Now for the hard part... going back to the house to pack our remaining things. We never went back to sleep at our house after Luke died. I just couldn't do it. We've stopped in from time to time just to grab a few things. Even doing that, I'm awash with emotions. One step into the familiar sights and smells, and it all comes back. It feels like our life just dropped off there. We walk in and I'm just waiting to hear his cry. Why isn't his swing in its old familiar spot? Subconsciously, I am wondering where he is. I still can't wrap my mind around the fact that he is gone.
I glance into the laundry room and remember changing him on the dryer. He loved lying on top of that while being changed. The vibration soothed him. I can still picture him stretching out his little legs as I fed him in the reclining chair in the living room. And upstairs, seeing the rocker where we sat together while I sang--of all songs--, "Nearer My God, to Thee" before bedtime every night, is so emotional that I freeze inside. The winter jacket he never got to wear is still hanging in the closet.
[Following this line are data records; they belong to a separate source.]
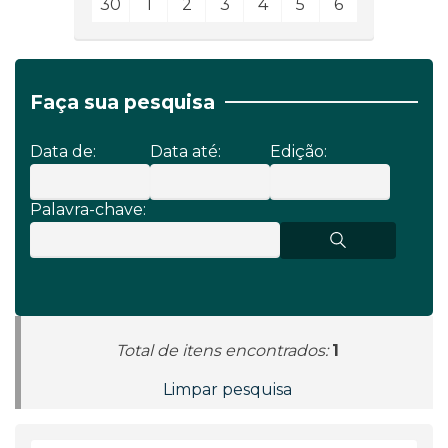
30
1
2
3
4
5
6
Faça sua pesquisa
Data de:
Data até:
Edição:
Palavra-chave:
Total de itens encontrados:
1
Limpar pesquisa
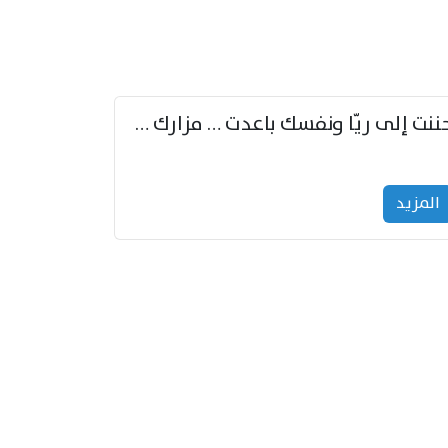
حننت إلى ريّا ونفسك باعدت … مزارك من ريّا وشعباكما معا
المزید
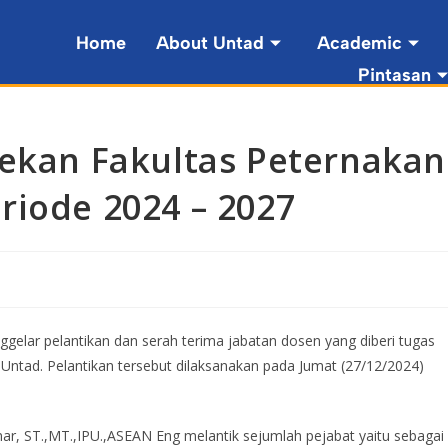
Home
About Untad
Academic
Pintasan
Dekan Fakultas Peternakan
riode 2024 – 2027
gelar pelantikan dan serah terima jabatan dosen yang diberi tugas
Untad. Pelantikan tersebut dilaksanakan pada Jumat (27/12/2024)
mar, ST.,MT.,IPU.,ASEAN Eng melantik sejumlah pejabat yaitu sebagai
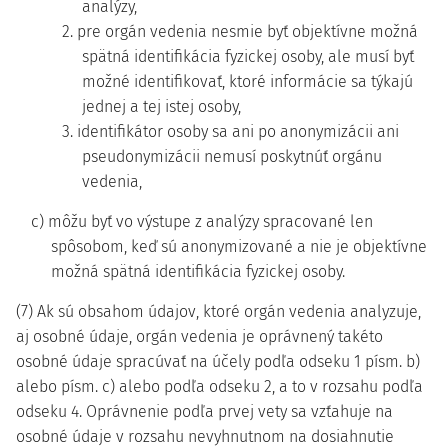
analýzy,
2. pre orgán vedenia nesmie byť objektívne možná
spätná identifikácia fyzickej osoby, ale musí byť
možné identifikovať, ktoré informácie sa týkajú
jednej a tej istej osoby,
3. identifikátor osoby sa ani po anonymizácii ani
pseudonymizácii nemusí poskytnúť orgánu
vedenia,
c) môžu byť vo výstupe z analýzy spracované len
spôsobom, keď sú anonymizované a nie je objektívne
možná spätná identifikácia fyzickej osoby.
(7) Ak sú obsahom údajov, ktoré orgán vedenia analyzuje,
aj osobné údaje, orgán vedenia je oprávnený takéto
osobné údaje spracúvať na účely podľa odseku 1 písm. b)
alebo písm. c) alebo podľa odseku 2, a to v rozsahu podľa
odseku 4. Oprávnenie podľa prvej vety sa vzťahuje na
osobné údaje v rozsahu nevyhnutnom na dosiahnutie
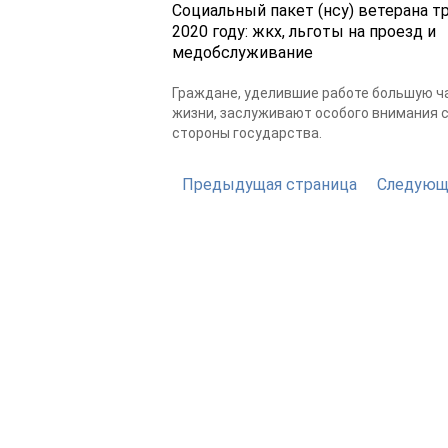
Социальный пакет (нсу) ветерана т
2020 году: жкх, льготы на проезд и
медобслуживание
Граждане, уделившие работе большую ч
жизни, заслуживают особого внимания 
стороны государства.
Предыдущая страница
Следующ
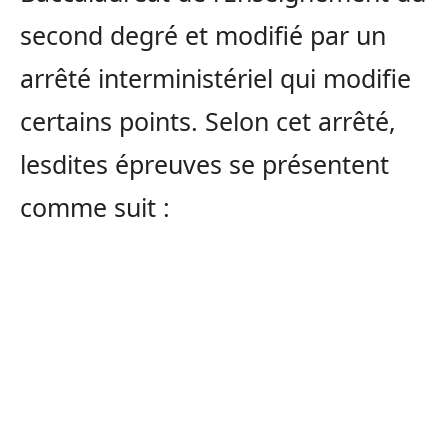
second degré et modifié par un
arrêté interministériel qui modifie
certains points. Selon cet arrêté,
lesdites épreuves se présentent
comme suit :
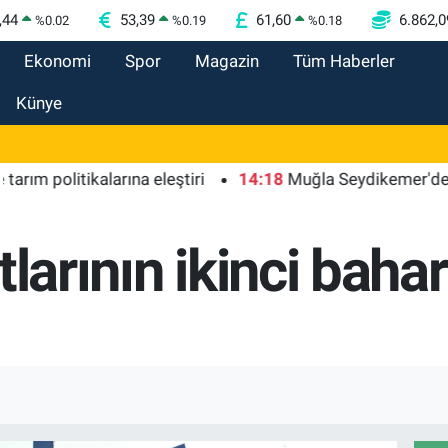
,44
53,39
61,60
6.862,0
%
0.02
%
0.19
%
0.18
Ekonomi
Spor
Magazin
Tüm Haberler
Künye
olitikalarına eleştiri
14:18
Muğla Seydikemer'de yangın 
tlarının ikinci baha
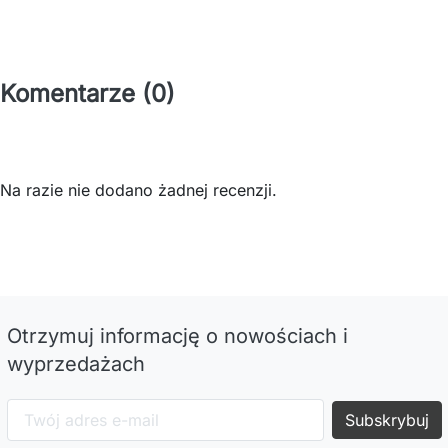
Komentarze (0)
Na razie nie dodano żadnej recenzji.
Otrzymuj informację o nowościach i
wyprzedażach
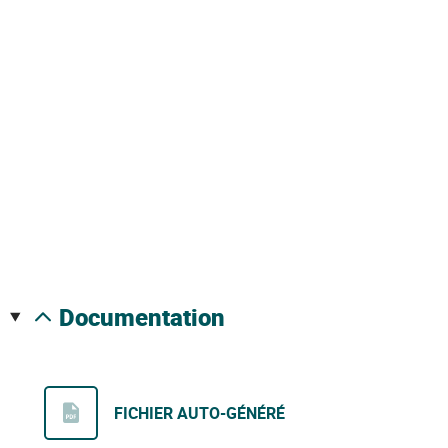
documentation
FICHIER AUTO-GÉNÉRÉ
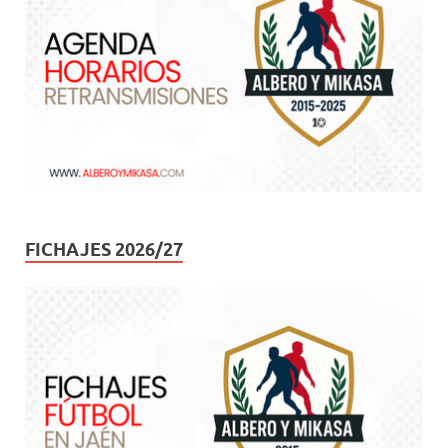
FICHAJES 2026/27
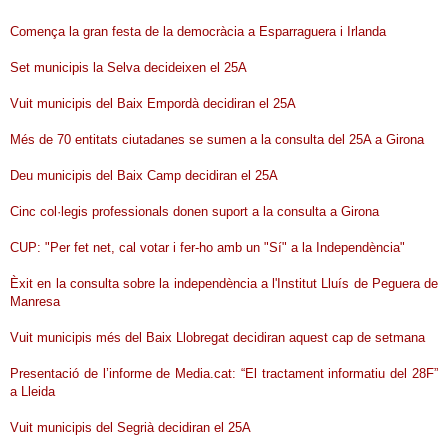
Comença la gran festa de la democràcia a Esparraguera i Irlanda
Set municipis la Selva decideixen el 25A
Vuit municipis del Baix Empordà decidiran el 25A
Més de 70 entitats ciutadanes se sumen a la consulta del 25A a Girona
Deu municipis del Baix Camp decidiran el 25A
Cinc col·legis professionals donen suport a la consulta a Girona
CUP: "Per fet net, cal votar i fer-ho amb un "Sí" a la Independència"
Èxit en la consulta sobre la independència a l'Institut Lluís de Peguera de
Manresa
Vuit municipis més del Baix Llobregat decidiran aquest cap de setmana
Presentació de l’informe de Media.cat: “El tractament informatiu del 28F”
a Lleida
Vuit municipis del Segrià decidiran el 25A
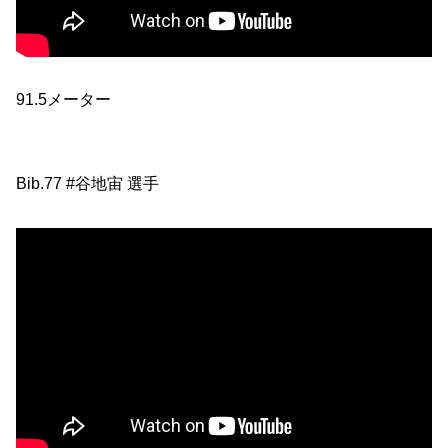
91.5メーター
Bib.77 #谷地宙 選手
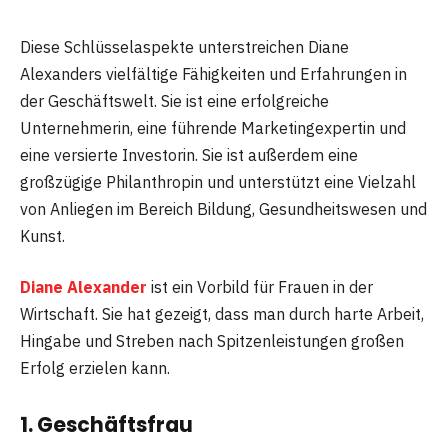
Diese Schlüsselaspekte unterstreichen Diane
Alexanders vielfältige Fähigkeiten und Erfahrungen in
der Geschäftswelt. Sie ist eine erfolgreiche
Unternehmerin, eine führende Marketingexpertin und
eine versierte Investorin. Sie ist außerdem eine
großzügige Philanthropin und unterstützt eine Vielzahl
von Anliegen im Bereich Bildung, Gesundheitswesen und
Kunst.
Diane Alexander
ist ein Vorbild für Frauen in der
Wirtschaft. Sie hat gezeigt, dass man durch harte Arbeit,
Hingabe und Streben nach Spitzenleistungen großen
Erfolg erzielen kann.
1. Geschäftsfrau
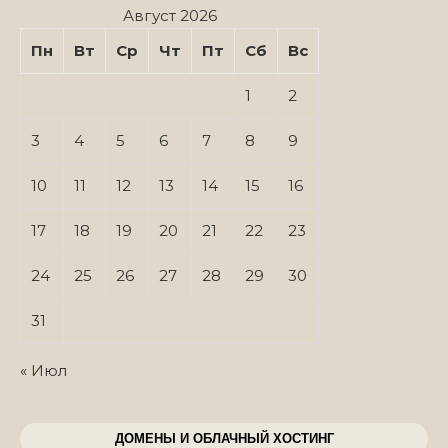
Август 2026
Пн
Вт
Ср
Чт
Пт
Сб
Вс
1
2
3
4
5
6
7
8
9
10
11
12
13
14
15
16
17
18
19
20
21
22
23
24
25
26
27
28
29
30
31
« Июл
ДОМЕНЫ И ОБЛАЧНЫЙ ХОСТИНГ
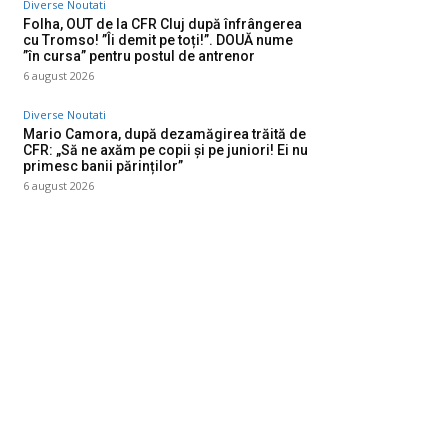
Diverse Noutati
Folha, OUT de la CFR Cluj după înfrângerea
cu Tromso! ”Îi demit pe toți!”. DOUĂ nume
”în cursa” pentru postul de antrenor
6 august 2026
Diverse Noutati
Mario Camora, după dezamăgirea trăită de
CFR: „Să ne axăm pe copii și pe juniori! Ei nu
primesc banii părinților”
6 august 2026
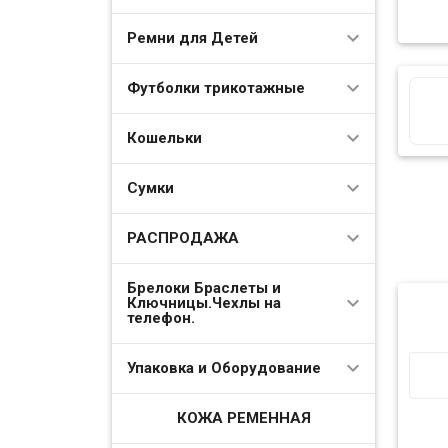
Ремни для Детей
Футболки трикотажные
Кошельки
Сумки
РАСПРОДАЖА
Брелоки Браслеты и
Ключницы.Чехлы на
телефон.
Упаковка и Оборудование
КОЖА РЕМЕННАЯ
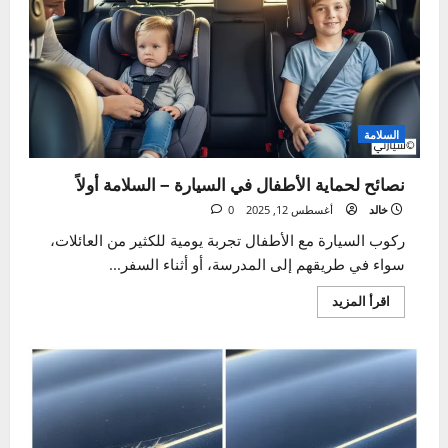
السلامة
نصائح لحماية الأطفال في السيارة – السلامة أولاً
خالد
أغسطس 12, 2025
0
ركوب السيارة مع الأطفال تجربة يومية للكثير من العائلات،
سواء في طريقهم إلى المدرسة، أو أثناء السفر...
اقرأ
اقرأ المزيد
المزيد
عن
نصائح
لحماية
الأطفال
في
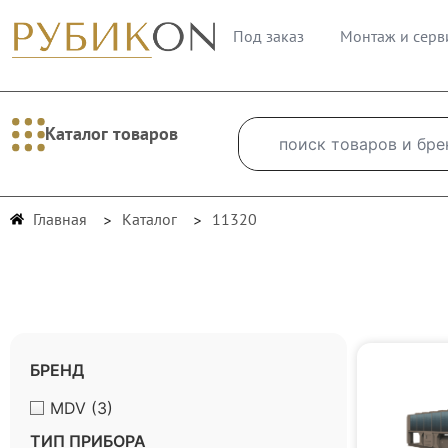
Под заказ
Монтаж и серв
Каталог товаров
Главная
Каталог
11320
БРЕНД
MDV
(3)
ТИП ПРИБОРА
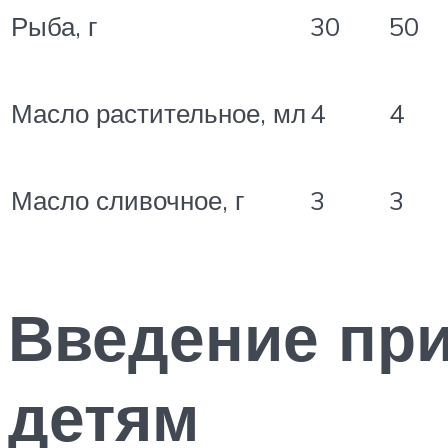
Рыба, г
30
50
Масло растительное, мл
4
4
Масло сливочное, г
3
3
Введение пр
детям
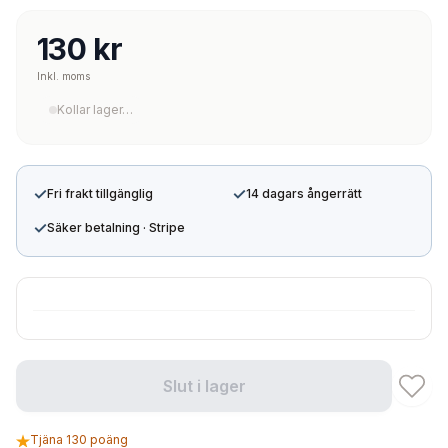
130 kr
Inkl. moms
Kollar lager…
✓
✓
Fri frakt tillgänglig
14 dagars ångerrätt
✓
Säker betalning · Stripe
Slut i lager
Tjäna 130 poäng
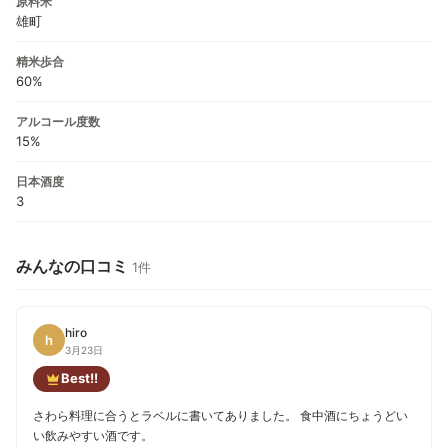
原料米
雄町
精米歩合
60%
アルコール度数
15%
日本酒度
3
みんなの口コミ
1件
hiro
h
3月23日
Best!!
さわら料理に合うとラベルに書いてありました。 食中酒にちょうどい
い飲みやすい酒です。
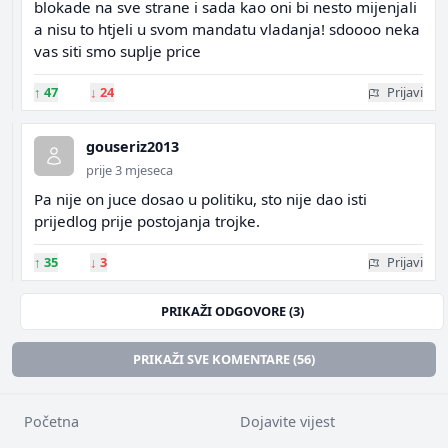
blokade na sve strane i sada kao oni bi nesto mijenjali
a nisu to htjeli u svom mandatu vladanja! sdoooo neka
vas siti smo suplje price
↑
47
↓
24
Prijavi
gouseriz2013
prije 3 mjeseca
Pa nije on juce dosao u politiku, sto nije dao isti
prijedlog prije postojanja trojke.
↑
35
↓
3
Prijavi
PRIKAŽI ODGOVORE (3)
PRIKAŽI SVE KOMENTARE (56)
Početna
Dojavite vijest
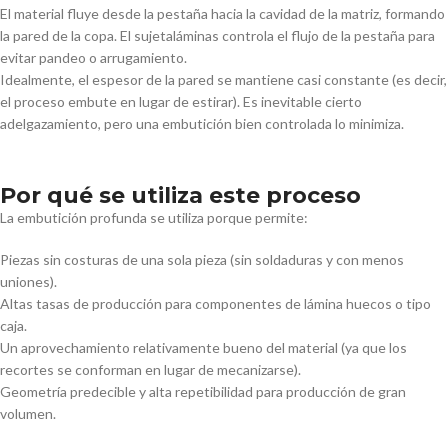
El material fluye desde la pestaña hacia la cavidad de la matriz, formando
la pared de la copa. El sujetaláminas controla el flujo de la pestaña para
evitar pandeo o arrugamiento.
Idealmente, el espesor de la pared se mantiene casi constante (es decir,
el proceso embute en lugar de estirar). Es inevitable cierto
adelgazamiento, pero una embutición bien controlada lo minimiza.
Por qué se utiliza este proceso
La embutición profunda se utiliza porque permite:
Piezas sin costuras de una sola pieza (sin soldaduras y con menos
uniones).
Altas tasas de producción para componentes de lámina huecos o tipo
caja.
Un aprovechamiento relativamente bueno del material (ya que los
recortes se conforman en lugar de mecanizarse).
Geometría predecible y alta repetibilidad para producción de gran
volumen.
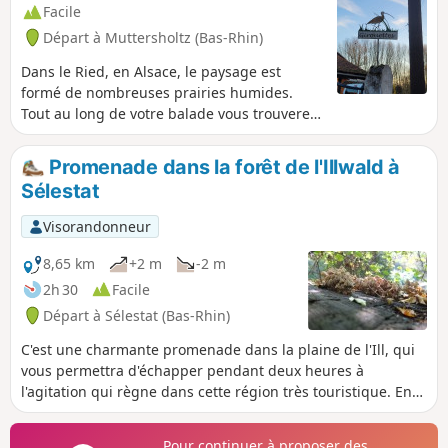
Facile
Départ à Muttersholtz (Bas-Rhin)
Dans le Ried, en Alsace, le paysage est
formé de nombreuses prairies humides.
Tout au long de votre balade vous trouverez
des tables de lecture qui vous permettront
de comprendre l'histoire du Ried. Sentier
Promenade dans la forêt de l'Illwald à
non praticable en cas d’inondations.
Sélestat
Visorandonneur
8,65 km
+2 m
-2 m
2h 30
Facile
Départ à Sélestat (Bas-Rhin)
C'est une charmante promenade dans la plaine de l'Ill, qui
vous permettra d'échapper pendant deux heures à
l'agitation qui règne dans cette région très touristique. En
été, vous y serez bien au frais, grâce aux nombreux cours
d'eau et aux arbres immenses.
Pour continuer à proposer des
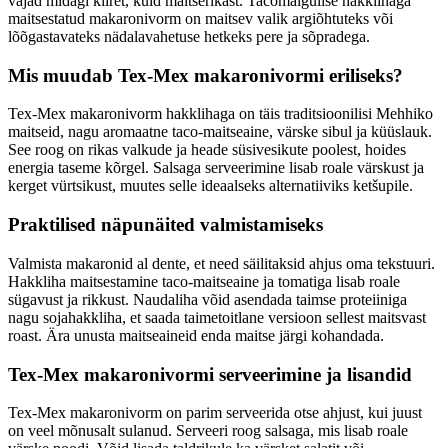
vajad midagi kiiret, kuid maitserikast. Tacomaigulise hakklihaga
maitsestatud makaronivorm on maitsev valik argiõhtuteks või
lõõgastavateks nädalavahetuse hetkeks pere ja sõpradega.
Mis muudab Tex-Mex makaronivormi eriliseks?
Tex-Mex makaronivorm hakklihaga on täis traditsioonilisi Mehhiko
maitseid, nagu aromaatne taco-maitseaine, värske sibul ja küüslauk.
See roog on rikas valkude ja heade süsivesikute poolest, hoides
energia taseme kõrgel. Salsaga serveerimine lisab roale värskust ja
kerget vürtsikust, muutes selle ideaalseks alternatiiviks ketšupile.
Praktilised näpunäited valmistamiseks
Valmista makaronid al dente, et need säilitaksid ahjus oma tekstuuri.
Hakkliha maitsestamine taco-maitseaine ja tomatiga lisab roale
sügavust ja rikkust. Naudaliha võid asendada taimse proteiiniga
nagu sojahakkliha, et saada taimetoitlane versioon sellest maitsvast
roast. Ära unusta maitseaineid enda maitse järgi kohandada.
Tex-Mex makaronivormi serveerimine ja lisandid
Tex-Mex makaronivorm on parim serveerida otse ahjust, kui juust
on veel mõnusalt sulanud. Serveeri roog salsaga, mis lisab roale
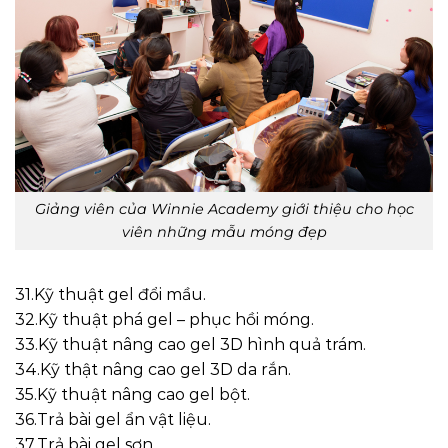
Giảng viên của Winnie Academy giới thiệu cho học
viên những mẫu móng đẹp
31.Kỹ thuật gel đổi mầu.
32.Kỹ thuật phá gel – phục hồi móng.
33.Kỹ thuật nâng cao gel 3D hình quả trám.
34.Kỹ thật nâng cao gel 3D da rắn.
35.Kỹ thuật nâng cao gel bột.
36.Trả bài gel ẩn vật liệu.
37.Trả bài gel sơn.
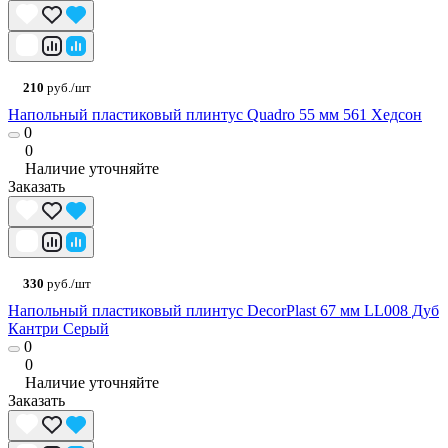
210
руб./шт
Напольный пластиковый плинтус Quadro 55 мм 561 Хедсон
0
0
Наличие уточняйте
Заказать
330
руб./шт
Напольный пластиковый плинтус DecorPlast 67 мм LL008 Дуб
Кантри Серый
0
0
Наличие уточняйте
Заказать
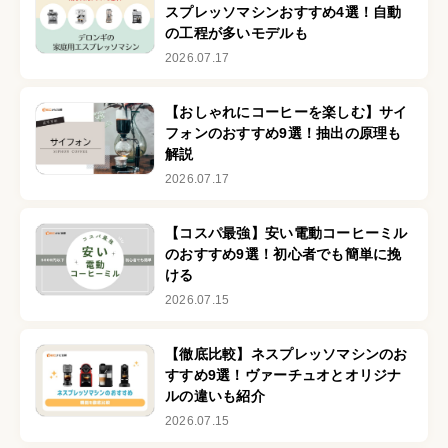
スプレッソマシンおすすめ4選！自動
の工程が多いモデルも
2026.07.17
【おしゃれにコーヒーを楽しむ】サイ
フォンのおすすめ9選！抽出の原理も
解説
2026.07.17
【コスパ最強】安い電動コーヒーミル
のおすすめ9選！初心者でも簡単に挽
ける
2026.07.15
【徹底比較】ネスプレッソマシンのお
すすめ9選！ヴァーチュオとオリジナ
ルの違いも紹介
2026.07.15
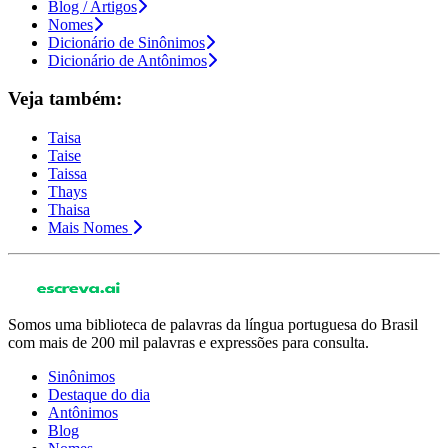
Blog / Artigos
Nomes
Dicionário de Sinônimos
Dicionário de Antônimos
Veja também:
Taisa
Taise
Taissa
Thays
Thaisa
Mais Nomes
Somos uma biblioteca de palavras da língua portuguesa do Brasil
com mais de 200 mil palavras e expressões para consulta.
Sinônimos
Destaque do dia
Antônimos
Blog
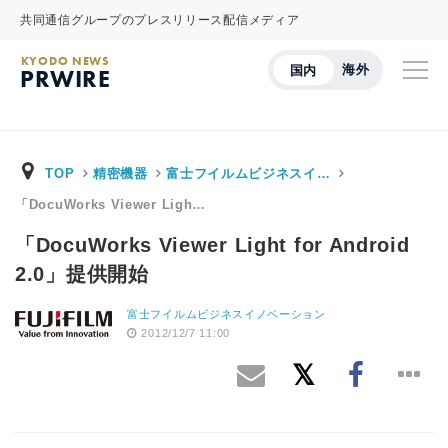
共同通信グループのプレスリリース配信メディア
KYODO NEWS
海外
国内
PRWIRE
TOP
精密機器
富士フイルムビジネスイ…
「DocuWorks Viewer Ligh…
「DocuWorks Viewer Light for Android
2.0」提供開始
富士フイルムビジネスイノベーション
2012/12/7 11:00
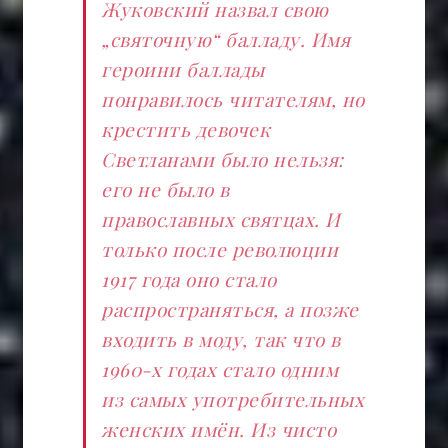
Жуковский назвал свою
„святочную“ балладу. Имя
героини баллады
понравилось читателям, но
крестить девочек
Светланами было нельзя:
его не было в
православных святцах. И
только после революции
1917 года оно стало
распространяться, а позже
входить в моду, так что в
1960-х годах стало одним
из самых употребительных
женских имён. Из чисто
How can I forget the EMTs holding him on the landing, his little body draped in a sheet as they brought him downstairs to the ambulance. Every time I go in our bedroom, where I found him that night, I shudder from the trauma of the most horrific moment of my life. These images continue to overshadow the good memories that happened in that house. I'm told that it won't always be that way. That one day, the good memories will outweigh and outnumber the terrible ones. But for now, going back there feels like returning to the scene of a crime.
We would so appreciate your prayers for the coming weeks; being back where the tragedy happened makes the pain overwhelming to us. Thank you so much.